We need to remember that the death penalty is being implemented even today in many countries such as China, India, Russia and the USA. They do not care a hoot for what Canada, the EU, Norway, UK and other “liberal” countries have to say. An interesting thing to remember in this connection is that these liberal countries took more or less one or two centuries to give up their reliance on the death penalty to keep criminals under control. It is only as they became steadily richer that their affluence enabled them to have more efficient crime detection and control. 

In this connection, we may mention that Holland has been closing down some of its prisons because the amount of crime has been reduced progressively by really efficient law enforcement.
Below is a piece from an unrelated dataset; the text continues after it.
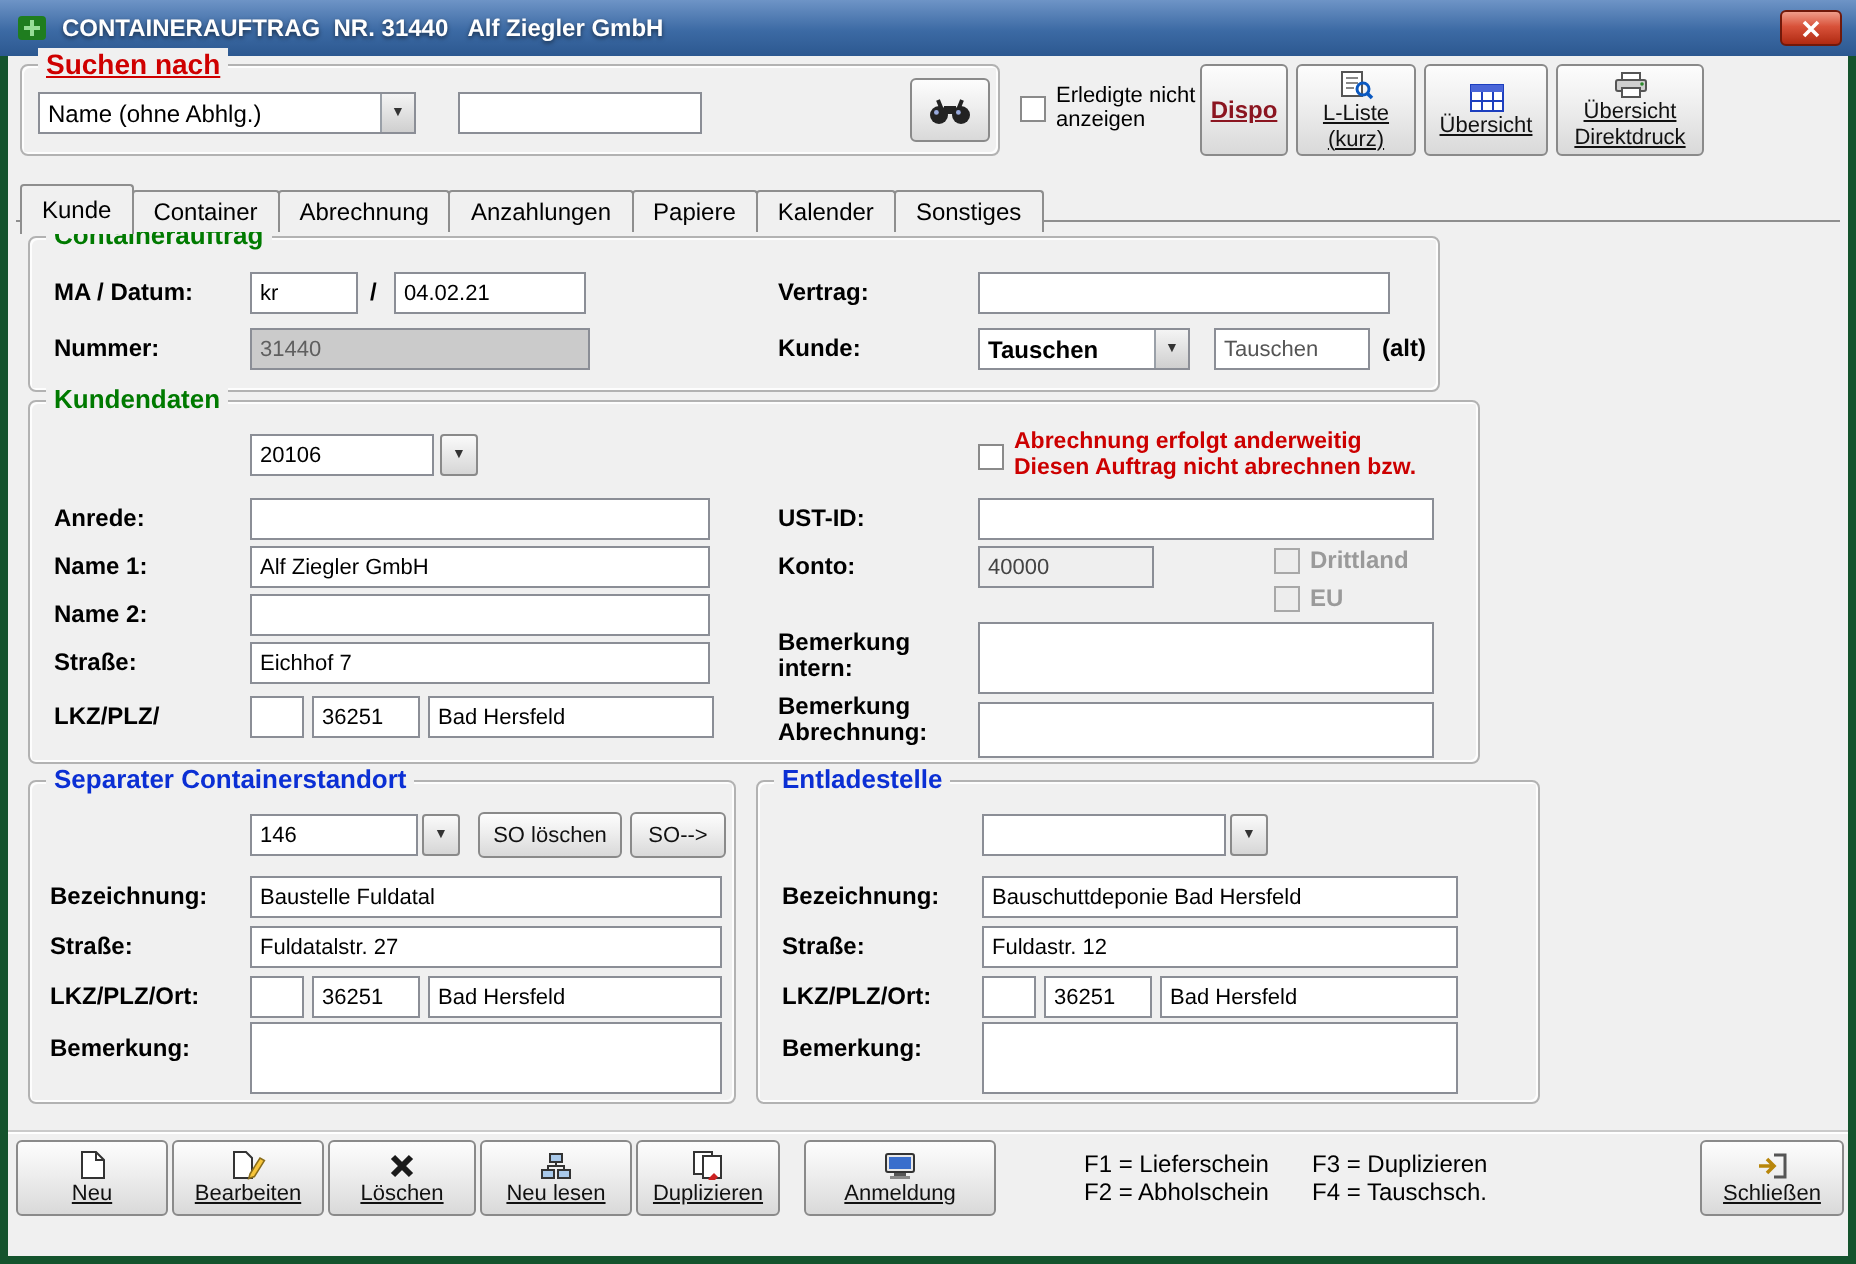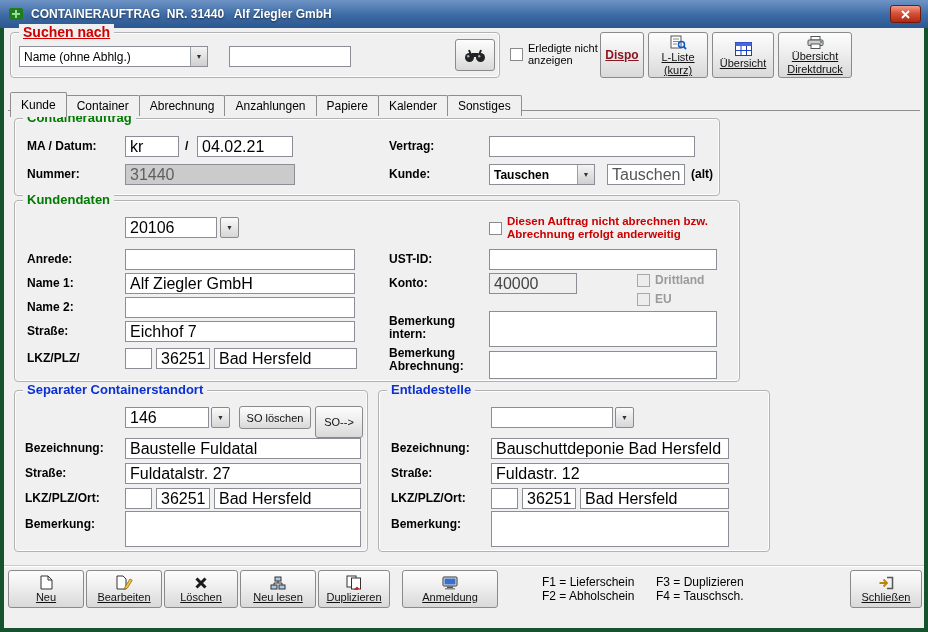"kr" .txt { font-size: 16px -> 11px }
This is a luxury that Sri Lanka will not be able to afford for a few decades more so as to be able to do away with the death penalty altogether; but certainly not just yet. 

The Government must argue that desperate situations require desperate remedies and ask for more time from our donor countries to improve our crime prevention and detection systems and allow us meanwhile to get rid of the really hardened criminals who are running their drug-dealing empires with the present intolerable degree of impunity.